OPDRACHT:
Kloppen de onderstaande beweringen met de tekst over de eerste week als kraamverzorgende? Geef per bewering ja of nee, met een letterlijk citaat van de woorden uit de tekst die de doorslag geven.
1. De collega stelde voor de kinderen mee naar beneden te nemen, zodat de ouders nog konden slapen.
2. De reiger die de schrijver uit het raam zag, stond op het platteland.
3. Twee jaar later noemt de schrijver het werk in de kraamzorg nog altijd eenzaam.

TEKST:
De eerste ochtend begon het al. Het gezin had de hele nacht niet geslapen en zat er doorheen. Alles zat hen tegen. Hun oudste kindje was ziek en de baby had de hele nacht honger. Mijn collega stelde voor om meteen de kindjes mee naar beneden te nemen zodat beide ouders nog even een paar uurtjes konden slapen. Beneden vertelde ik mijn collega over mijn ochtend stress: Ik stond met een lege tank in de file!. Zij gaf mij de waardevolle tip om altijd te tanken voordat je op wacht gaat!
Toen de week vorderde werd ik er steeds mee geconfronteerd hoe veel ik nog te leren had over het werken in de kraamzorg. Je moet op de juiste momenten aan -en afwezig zijn bij het kraamgezin. Je moet leren hoe je je goed kan afstemmen op wat het gezin nodig heeft. Alle voorlichting en ondersteuning die bij de borstvoeding gegeven wordt. Geen idee! Laat staan het invullen van het zorgplan en controles! De controles?! Wat doe je? Wanneer en waarom?! Als de kraamvrouw zegt “zich niet lekker te voelen”, kan dat tientallen oorzaken hebben. Dus, je hoort het, in mijn eerste week als kraamverzorgende ontving ik echt veel informatie.
Dan heb je nog alles eromheen: de badkamer schoonmaken, nee ‘schoonhouden’, PROTOCOLLEN!! Van hoe je een bed opmaakt tot kleding vouwt, een wereld ging voor me open.
Ik heb ook een keer even rust genomen terwijl mijn collega met de kraamvrouw in gesprek ging. Ik kon even niet meer. Toen zag ik een reiger uit het raam, midden in een woonwijk! Een ‘cadeautje’ van mijn ouders van de afdeling de Reigershof waar zij wonen? “In elke nieuwe baan moet je nieuwe dingen leren. Je bent nog maar net 1 week geleden begonnen. Stapje voor stapje. Gun jezelf de tijd”, hoor ik mijn ouders zeggen.
Na mijn eerste week als kraamverzorgende was ik uitgeput. ‘s Middags toen het kraamgezin sliep, had ik leuke gesprekken met mijn collega, maar ik realiseerde me dat werken in de kraamzorg een eenzaam beroep is. Niemand die jou vraagt, “Hoe gaat het met jou?”. Even bijpraten of je hart luchten bij een bakkie koffie zoals op kantoor, zit er niet in, bedacht ik mij. Inmiddels 2 jaar later vind ik het heerlijk om zelfstandig te werken. Ik doe mijn jasje aan en laat mijn privéleven bij de voordeur. Ik kies wat ik vertel aan het kraamgezin als ze vragen stellen, en wanneer ze niets vragen is dat ook prima. Het gaat ten slotte om hen. Met een aantal collega’s waar ik de opleiding mee heb gedaan, heb ik nog goed contact en wij delen vaak verhalen en helpen elkaar waar nodig. Ook de collega’s uit mijn werkoverleg groep staan altijd voor elkaar klaar. Als er iets heftigs is gebeurd, heb ik meteen contact met mijn teamcoach of met de planning. Bij hen kan ik achteraf even mijn ei kwijt. Nu noem ik het niet meer eenzaam, maar ik noem ik het zelfstandig met lieve collega’s op de achtergrond. Heerlijk.

Opgeslagen items:
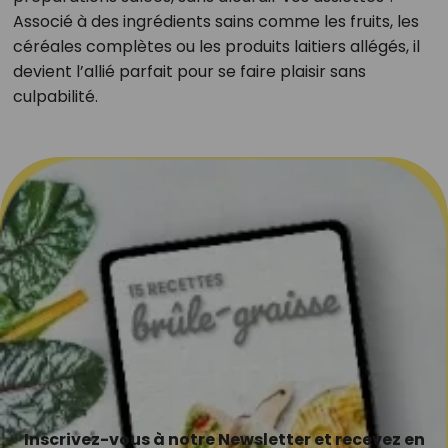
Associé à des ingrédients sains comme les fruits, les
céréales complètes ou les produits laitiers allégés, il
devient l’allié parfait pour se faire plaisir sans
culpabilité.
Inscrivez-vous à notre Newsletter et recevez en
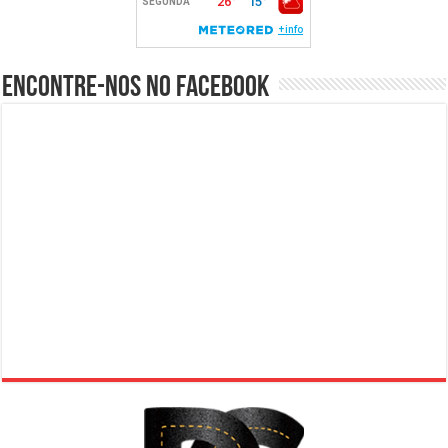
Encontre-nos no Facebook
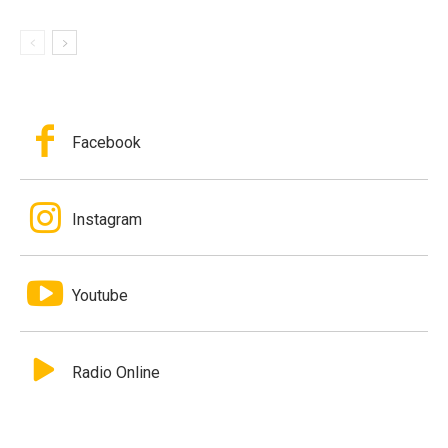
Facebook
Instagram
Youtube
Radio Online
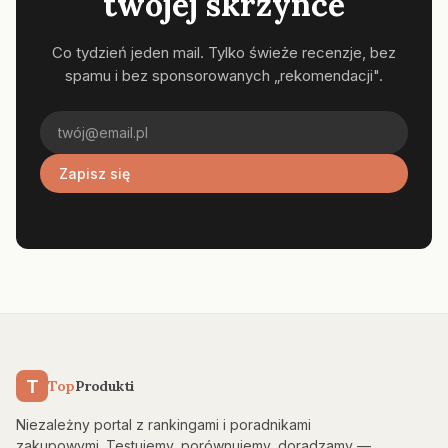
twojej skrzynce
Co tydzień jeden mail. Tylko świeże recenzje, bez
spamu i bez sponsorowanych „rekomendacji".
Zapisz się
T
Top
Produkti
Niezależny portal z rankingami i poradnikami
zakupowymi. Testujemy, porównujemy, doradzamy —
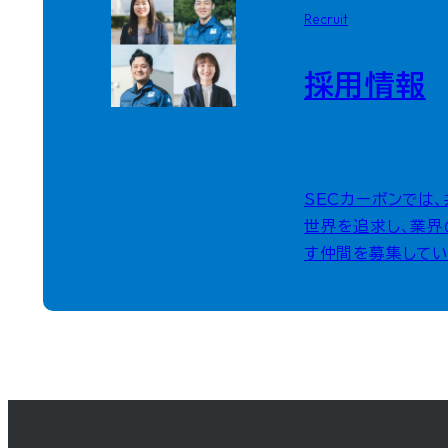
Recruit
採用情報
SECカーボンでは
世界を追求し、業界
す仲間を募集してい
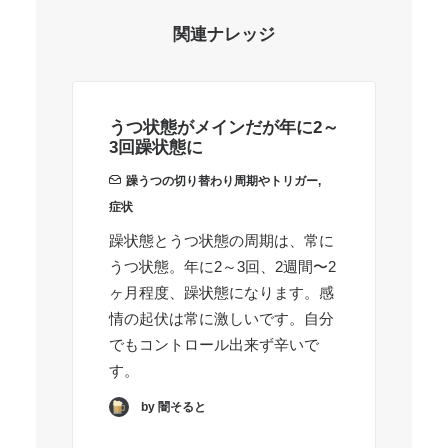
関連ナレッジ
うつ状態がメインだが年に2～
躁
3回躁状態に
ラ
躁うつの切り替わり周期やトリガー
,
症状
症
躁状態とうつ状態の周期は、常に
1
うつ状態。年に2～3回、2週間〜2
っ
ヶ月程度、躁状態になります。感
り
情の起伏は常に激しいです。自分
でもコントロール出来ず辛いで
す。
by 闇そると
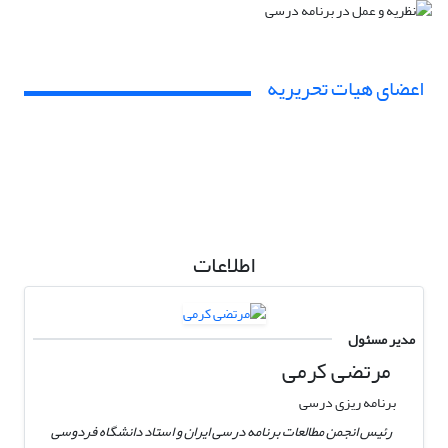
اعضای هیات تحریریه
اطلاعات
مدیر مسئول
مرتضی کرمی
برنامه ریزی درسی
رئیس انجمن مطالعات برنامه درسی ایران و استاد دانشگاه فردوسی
* * *
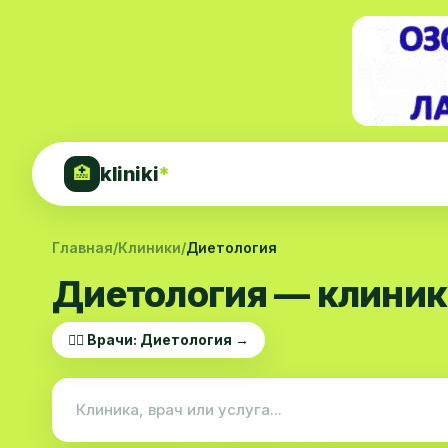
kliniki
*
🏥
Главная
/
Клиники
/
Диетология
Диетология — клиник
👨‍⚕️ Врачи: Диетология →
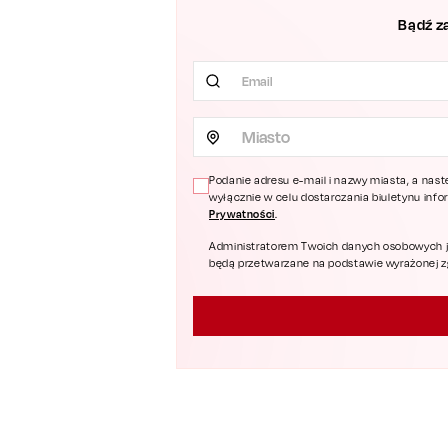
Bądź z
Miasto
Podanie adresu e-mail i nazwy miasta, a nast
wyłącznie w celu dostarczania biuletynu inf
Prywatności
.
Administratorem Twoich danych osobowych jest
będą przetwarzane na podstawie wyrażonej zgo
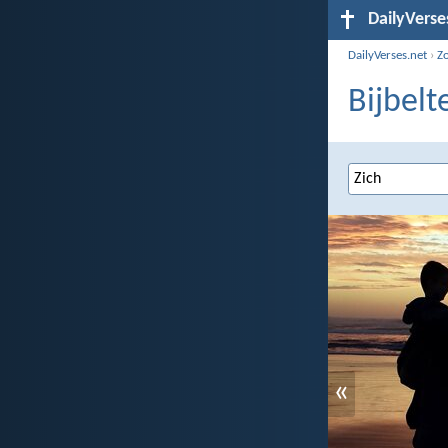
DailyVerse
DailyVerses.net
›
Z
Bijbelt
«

ANTWOORD:
1. Ja: "Mijn collega stelde voor om meteen de kindjes mee naar beneden te nemen zodat beide ouders nog even een paar uurtjes konden slapen."
2. Nee: "midden in een woonwijk!"
3. Nee: "Nu noem ik het niet meer eenzaam"